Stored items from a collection
- Opening Delimiter -

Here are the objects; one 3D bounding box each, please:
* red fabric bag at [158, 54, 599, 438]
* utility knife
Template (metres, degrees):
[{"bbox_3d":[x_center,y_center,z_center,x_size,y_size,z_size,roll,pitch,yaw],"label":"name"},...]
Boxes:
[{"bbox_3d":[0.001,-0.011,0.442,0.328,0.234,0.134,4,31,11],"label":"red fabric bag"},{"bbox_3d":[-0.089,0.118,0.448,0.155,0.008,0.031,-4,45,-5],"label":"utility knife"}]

- Closing Delimiter -
- Opening Delimiter -

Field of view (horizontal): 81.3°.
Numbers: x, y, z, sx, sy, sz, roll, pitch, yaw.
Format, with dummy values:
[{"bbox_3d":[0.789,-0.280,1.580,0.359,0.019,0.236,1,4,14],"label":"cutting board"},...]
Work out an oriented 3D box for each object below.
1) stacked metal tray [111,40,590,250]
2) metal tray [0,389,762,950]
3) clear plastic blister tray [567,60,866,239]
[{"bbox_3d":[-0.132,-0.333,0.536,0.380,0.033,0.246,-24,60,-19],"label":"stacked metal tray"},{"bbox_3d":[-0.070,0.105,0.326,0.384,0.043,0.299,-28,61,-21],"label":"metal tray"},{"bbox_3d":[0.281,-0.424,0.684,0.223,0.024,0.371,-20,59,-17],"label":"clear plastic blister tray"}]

- Closing Delimiter -

§ **Brief**: Go over the records above line by line and count those holding the word "each". Reply only with the number.

§ **Final answer**: 2